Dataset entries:

▼▼▼

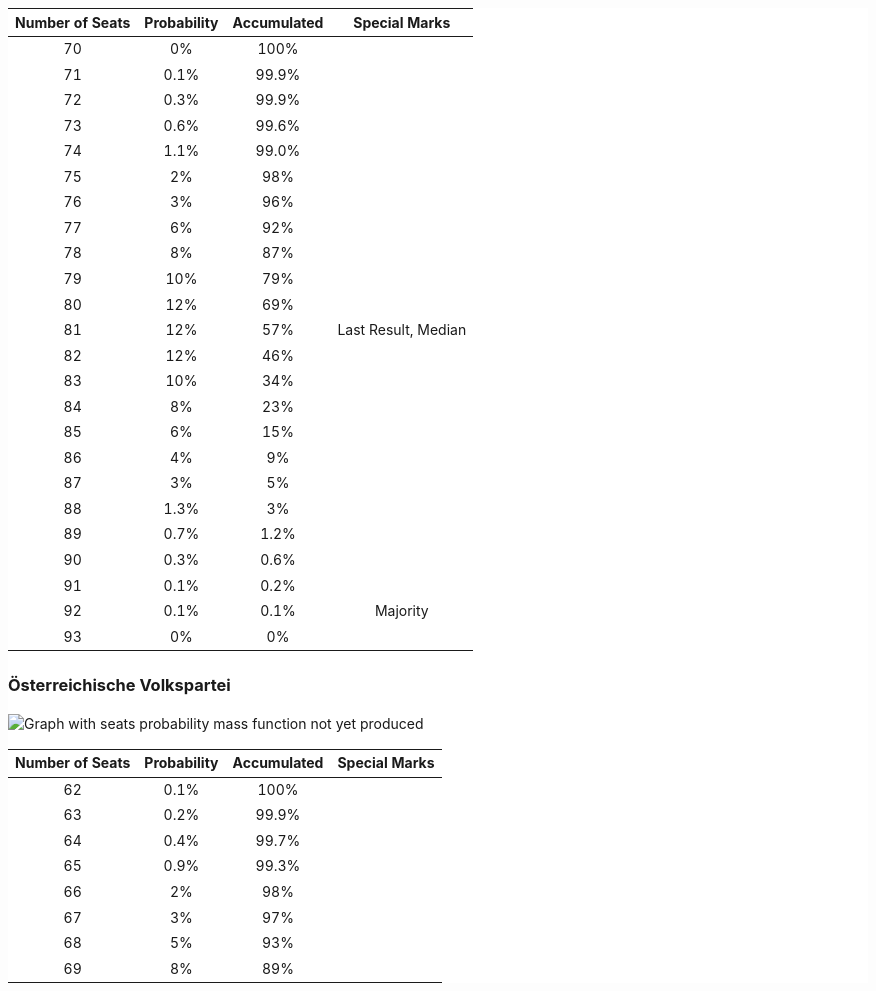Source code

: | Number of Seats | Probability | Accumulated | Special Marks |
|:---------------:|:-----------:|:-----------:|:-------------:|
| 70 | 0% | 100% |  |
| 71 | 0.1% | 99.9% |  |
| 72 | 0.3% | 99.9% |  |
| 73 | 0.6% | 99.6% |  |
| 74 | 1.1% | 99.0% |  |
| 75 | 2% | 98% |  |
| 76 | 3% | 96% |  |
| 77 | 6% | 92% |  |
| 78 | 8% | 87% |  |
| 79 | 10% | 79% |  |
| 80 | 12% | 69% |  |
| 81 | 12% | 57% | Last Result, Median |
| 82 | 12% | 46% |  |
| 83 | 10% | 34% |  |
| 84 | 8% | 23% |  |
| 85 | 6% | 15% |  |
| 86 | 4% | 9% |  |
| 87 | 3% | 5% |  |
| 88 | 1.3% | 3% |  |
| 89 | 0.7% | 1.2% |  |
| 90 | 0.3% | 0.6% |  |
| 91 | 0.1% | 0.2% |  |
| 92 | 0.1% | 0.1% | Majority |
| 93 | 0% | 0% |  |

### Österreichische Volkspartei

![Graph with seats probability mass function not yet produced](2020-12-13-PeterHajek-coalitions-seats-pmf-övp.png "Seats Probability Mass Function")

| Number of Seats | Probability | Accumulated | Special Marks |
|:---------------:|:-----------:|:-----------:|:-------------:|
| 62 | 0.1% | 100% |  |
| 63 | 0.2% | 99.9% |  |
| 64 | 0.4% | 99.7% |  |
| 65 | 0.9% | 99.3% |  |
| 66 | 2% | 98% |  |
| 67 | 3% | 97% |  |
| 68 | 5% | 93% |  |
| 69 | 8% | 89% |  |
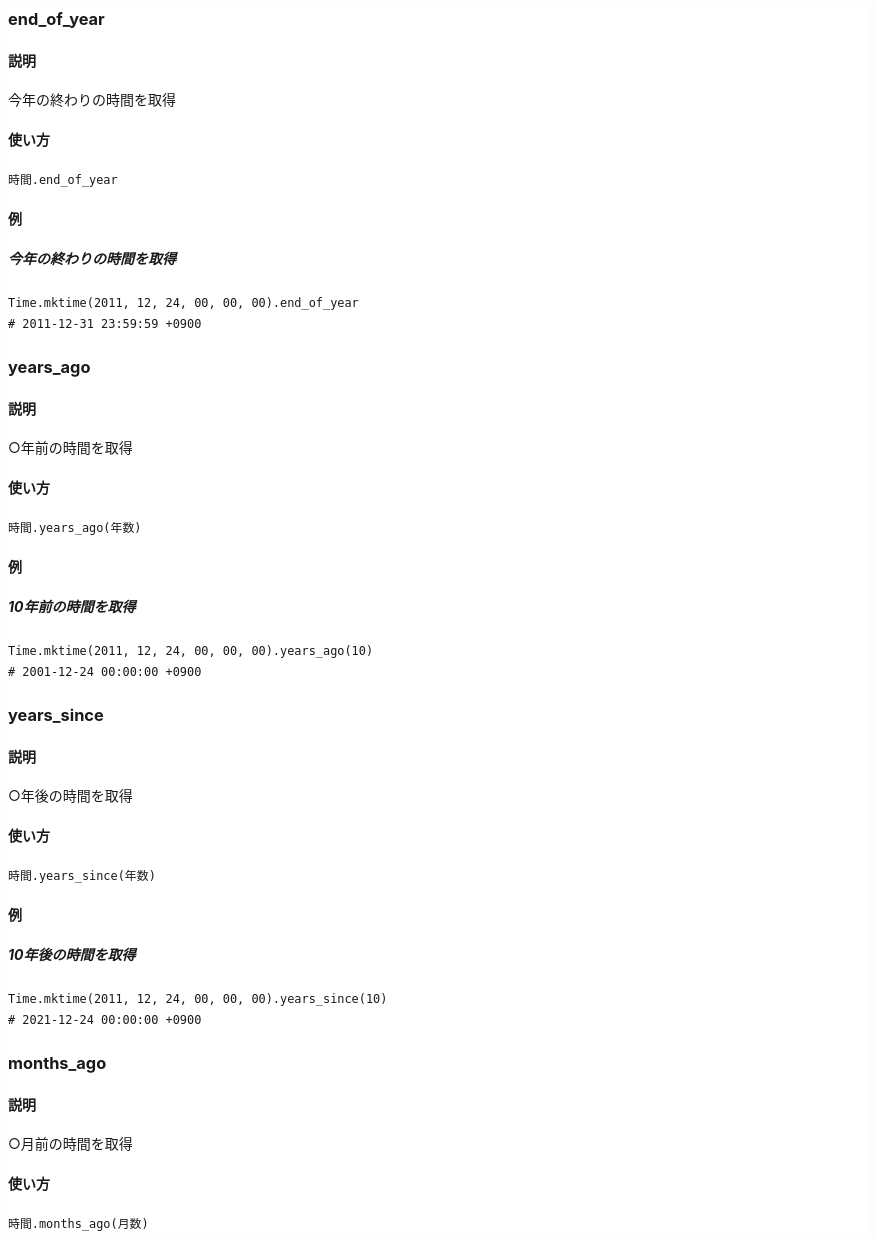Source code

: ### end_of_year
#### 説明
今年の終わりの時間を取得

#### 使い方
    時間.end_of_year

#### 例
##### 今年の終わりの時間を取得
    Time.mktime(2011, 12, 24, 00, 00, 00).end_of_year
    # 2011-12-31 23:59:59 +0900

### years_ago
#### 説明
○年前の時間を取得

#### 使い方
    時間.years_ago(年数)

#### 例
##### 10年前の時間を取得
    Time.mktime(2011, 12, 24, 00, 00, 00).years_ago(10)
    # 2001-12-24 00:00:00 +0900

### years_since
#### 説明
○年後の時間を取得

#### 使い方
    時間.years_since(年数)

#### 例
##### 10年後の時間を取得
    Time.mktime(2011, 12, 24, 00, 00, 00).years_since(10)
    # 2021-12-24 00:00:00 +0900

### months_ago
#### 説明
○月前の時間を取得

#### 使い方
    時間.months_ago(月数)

▲▲▲

Work to be completed: Reproduce the text of every record above character for character, omitting the pictures.

Result of this task:
Source code

: | Number of Seats | Probability | Accumulated | Special Marks |
|:---------------:|:-----------:|:-----------:|:-------------:|
| 70 | 0% | 100% |  |
| 71 | 0.1% | 99.9% |  |
| 72 | 0.3% | 99.9% |  |
| 73 | 0.6% | 99.6% |  |
| 74 | 1.1% | 99.0% |  |
| 75 | 2% | 98% |  |
| 76 | 3% | 96% |  |
| 77 | 6% | 92% |  |
| 78 | 8% | 87% |  |
| 79 | 10% | 79% |  |
| 80 | 12% | 69% |  |
| 81 | 12% | 57% | Last Result, Median |
| 82 | 12% | 46% |  |
| 83 | 10% | 34% |  |
| 84 | 8% | 23% |  |
| 85 | 6% | 15% |  |
| 86 | 4% | 9% |  |
| 87 | 3% | 5% |  |
| 88 | 1.3% | 3% |  |
| 89 | 0.7% | 1.2% |  |
| 90 | 0.3% | 0.6% |  |
| 91 | 0.1% | 0.2% |  |
| 92 | 0.1% | 0.1% | Majority |
| 93 | 0% | 0% |  |

### Österreichische Volkspartei

![Graph with seats probability mass function not yet produced](2020-12-13-PeterHajek-coalitions-seats-pmf-övp.png "Seats Probability Mass Function")

| Number of Seats | Probability | Accumulated | Special Marks |
|:---------------:|:-----------:|:-----------:|:-------------:|
| 62 | 0.1% | 100% |  |
| 63 | 0.2% | 99.9% |  |
| 64 | 0.4% | 99.7% |  |
| 65 | 0.9% | 99.3% |  |
| 66 | 2% | 98% |  |
| 67 | 3% | 97% |  |
| 68 | 5% | 93% |  |
| 69 | 8% | 89% |  |
Source code

: ### end_of_year
#### 説明
今年の終わりの時間を取得

#### 使い方
    時間.end_of_year

#### 例
##### 今年の終わりの時間を取得
    Time.mktime(2011, 12, 24, 00, 00, 00).end_of_year
    # 2011-12-31 23:59:59 +0900

### years_ago
#### 説明
○年前の時間を取得

#### 使い方
    時間.years_ago(年数)

#### 例
##### 10年前の時間を取得
    Time.mktime(2011, 12, 24, 00, 00, 00).years_ago(10)
    # 2001-12-24 00:00:00 +0900

### years_since
#### 説明
○年後の時間を取得

#### 使い方
    時間.years_since(年数)

#### 例
##### 10年後の時間を取得
    Time.mktime(2011, 12, 24, 00, 00, 00).years_since(10)
    # 2021-12-24 00:00:00 +0900

### months_ago
#### 説明
○月前の時間を取得

#### 使い方
    時間.months_ago(月数)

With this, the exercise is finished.